10. The determination contains no clear findings as to the credibility of the appellant, her partner or the other witnesses. There is no summary of the evidence given by the witnesses and, except for limited findings in relation to the evidence given by the appellant and her partner, no findings in relation to the evidence given by the other two witnesses. Whilst the FTTJ accepted that the appellant had a family life with her partner, the findings do not address important aspects of their evidence including the total time the appellant has spent in the UK, her partner’s British citizenship or the factors relevant to whether he should be expected to leave the UK. In paragraph 16, the FTTJ noted that the appellant claimed that she was divorced from her former husband and that she had produced no evidence of divorce proceedings but there is no conclusion as to whether he did or did not accept that she was divorced.

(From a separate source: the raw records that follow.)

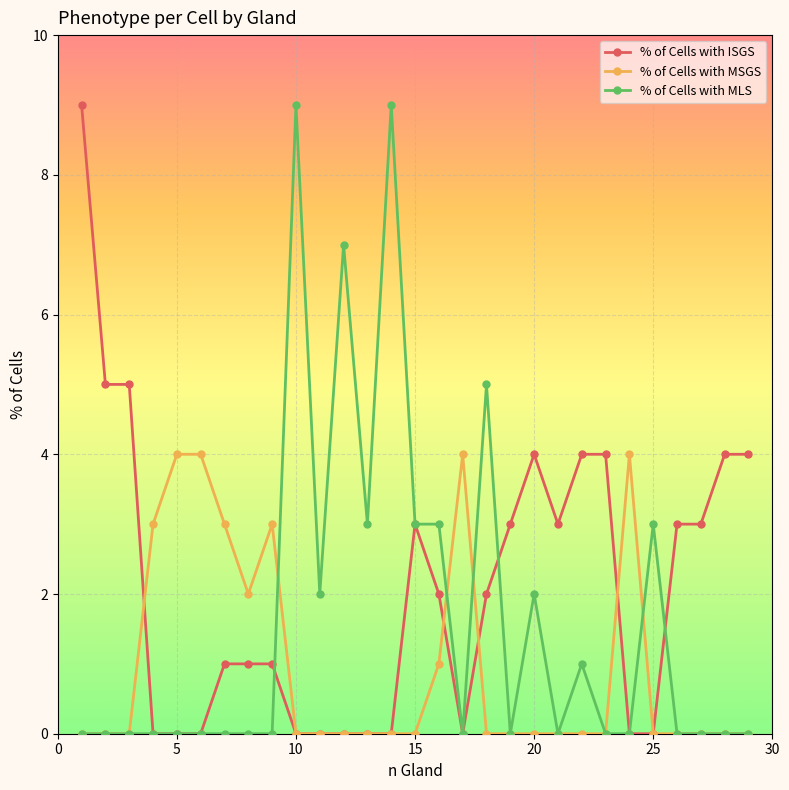

Rank the series by their average value, from lowest to highest.

% of Cells with MSGS, % of Cells with MLS, % of Cells with ISGS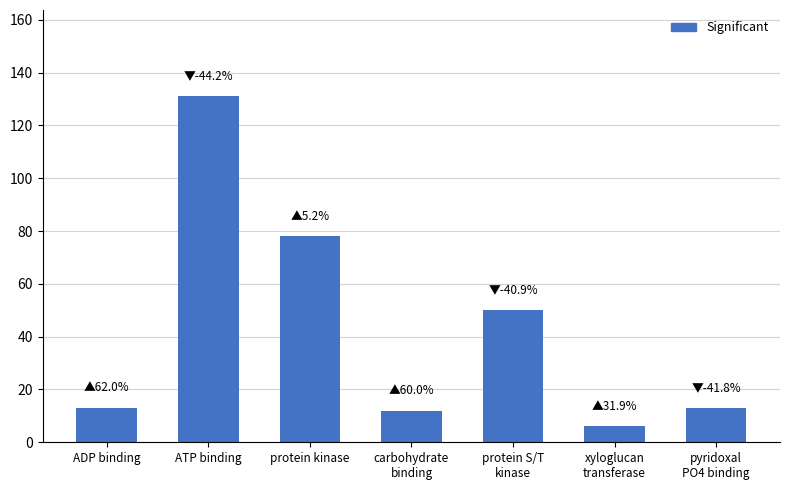

What is the sum of the values at protein S/T
kinase and pyridoxal
PO4 binding?

63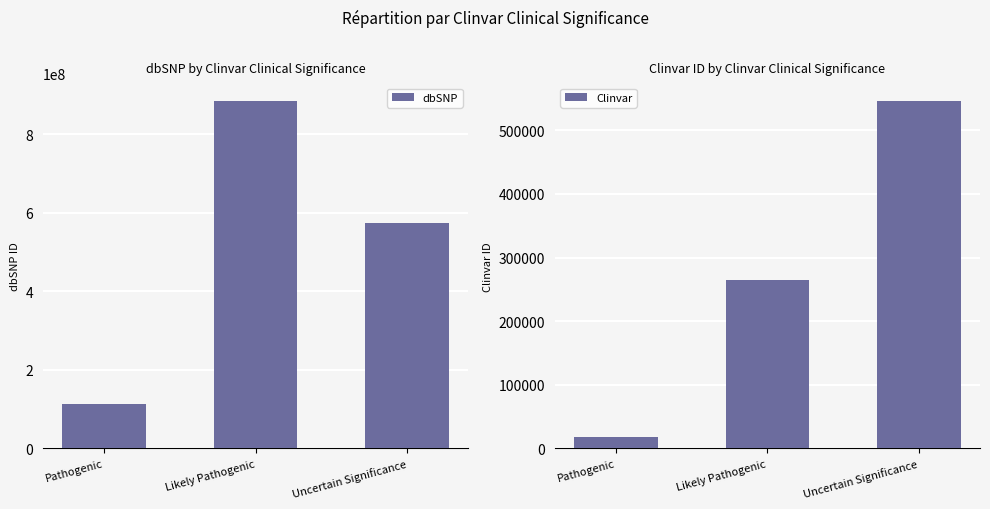

Is it true that dbSNP equals 70462639 at Pathogenic?

False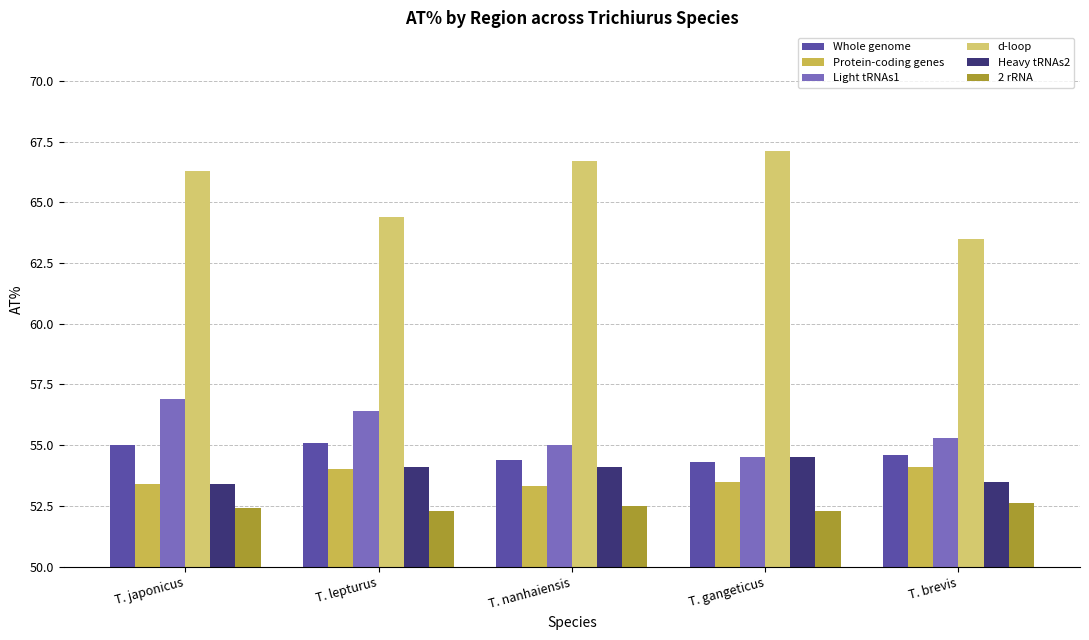

Rank the series by their maximum value, from lowest to highest.

2 rRNA, Protein-coding genes, Heavy tRNAs2, Whole genome, Light tRNAs1, d-loop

11. We find that these omissions amount to material errors of law. We have considered whether any judge properly directing himself or herself in the light of all the evidence would inevitably have come to the same conclusion to dismiss the appeal on human rights grounds. Whilst in the light of current jurisprudence including Nagre v SSHD [2013] EWHC 720 (Admin) and Gulshan (Article 8 - new Rules - correct approach) [2013] UKUT 640 (IAC) the appellant is going to have a difficult task we are not persuaded that she is bound to fail.
12. We have not been asked to make an anonymity direction and can see no good reason to do so.
13. Having concluded that the determination contains material errors of law we set aside the decision of the First-Tier Tribunal. In light of the directions given by the Senior President of Tribunals on 25 September 2012 we are satisfied that the effect of the error has been to deprive the appellant of a fair hearing or other opportunity for her case to be put to and considered by the First-Tier Tribunal. We therefore direct that the appeal be remitted to and reheard by the First-Tier Tribunal.
DIRECTIONS
1) The hearing before the First-Tier Tribunal sitting at Taylor House will take place on 15 August 2014 at 10 am unless the First-Tier Tribunal directs otherwise.
2) Time estimate - two hours.
3) No interpreter required.
4) No later than 14 days before the hearing the appellant’s representatives are to lodge with the First-Tier Tribunal and serve on the respondent an indexed and paginated bundle containing all the documents on which the appellant intends to rely including any new material and the material previously submitted.
5) Any witness statements must be capable of standing as evidence in chief.
6) To be heard by any First-Tier Tribunal Judge other than Judge Brennells.